After the release of the largest-ever compilation of breached usernames and passwords, COMB, a cyber attacker wrongfully entered the Oldsmar (Florida) water plant’s computer systems to poison the city’s water supply by changing its pH to dangerously acidic levels. Even though the attack was thwarted before completion, this incident has opened our eyes to the dangerous reality of such an attack being successfully executed in the future.

Tomorrow, this attack can take place in the form of manipulation of boiler pressure in a thermal power plant or a ransomware attack on the country’s top-tier healthcare institutions. All of such attacks are not only potentially life-threatening but also pose a huge risk of material damage.

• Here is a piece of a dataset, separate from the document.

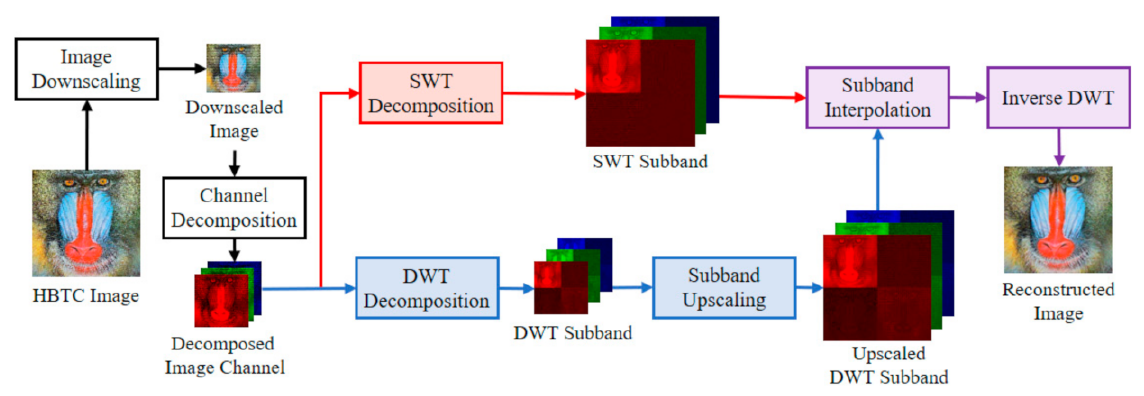
Figure 3. Schematic diagram of wavelet-based H-BTC image reconstruction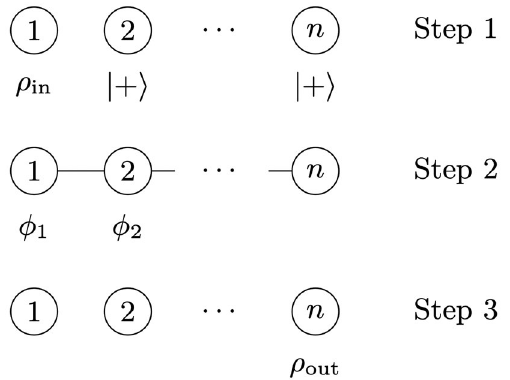
Figure 1. Summary of measurement-based processing with a n -qubit linear cluster state. Step 1 shows the initialisation of the qubits. Step 2 shows the entangled cluster state (after application of controlled phase gates between adjacent qubits) as well as the measurements performed on each qubit. Step 3 shows the state resulting from these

Other Cyber Incidents Around the World Involving Critical Infrastructure

In February 2020, Saudi authorities reported that their public petroleum and natural gas company Saudi Aramco has seen an increase in cyber attack attempts. This public enterprise suffered a huge cyber attack back in the year 2012 when Shamoon Virus hit the facility and damaged around 30,000 computers.

A few months back, New Zealand’s central bank suffered a huge data breach, where commercially and individually sensitive information was stolen by cyber attackers.

In another event, an electricity grid in the state of Maharashtra (India) was hit by a cyber attack that resulted in a power outage. This incident took place in the month of October 2020 and the authorities suspect Chinese involvement in it.

Discussing the Deterrent

In today’s world, there is cut-throat competition between countries for production and use of resources. Therefore, it is all the more important for enterprises handling and managing the critical infrastructure to adopt a multipronged approach while planning a defense against cyber attacks.

At the organizational level, some of the following measures can help in stopping cyber attacks from affecting the enterprise-

Access Management – Access management is the first basic measure that organizations should take to protect their control systems. Identity Access Management (IAM) in databases and other important IT infrastructure is necessary to limit access and prevent the misuse or leak of information.
Awareness as Defense – One very effective way of preventing cyber attacks on an enterprise is to train the employees in the basics of cyber security. Cyber aware employees form a major defense against attempted cyber attacks on the enterprise.

Email Domain Security – To ensure the security of an organization, it is imperative to address the cyber threats originating from its email domain. Using email domain security tools like KDMARC can be very effective in stopping spoofing of the email domain to protect the enterprise against spear-phishing and BEC attacks.
Data Backup – Frequent data backup in offline locations in a segmented manner is the best approach to defend against ransomware attacks.
Incident Response – Use of incident response tools can facilitate quick detection of and response to a cyber attack. A phishing incident response tool like Threat Alert Button (TAB) can be quite helpful in identifying and removing phishing emails from the employees’ inboxes.
Strong Password Policy – Employees should be encouraged to use strong passwords. This applies to both their work emails and other credentials used for accessing information and operations of critical systems in the enterprise.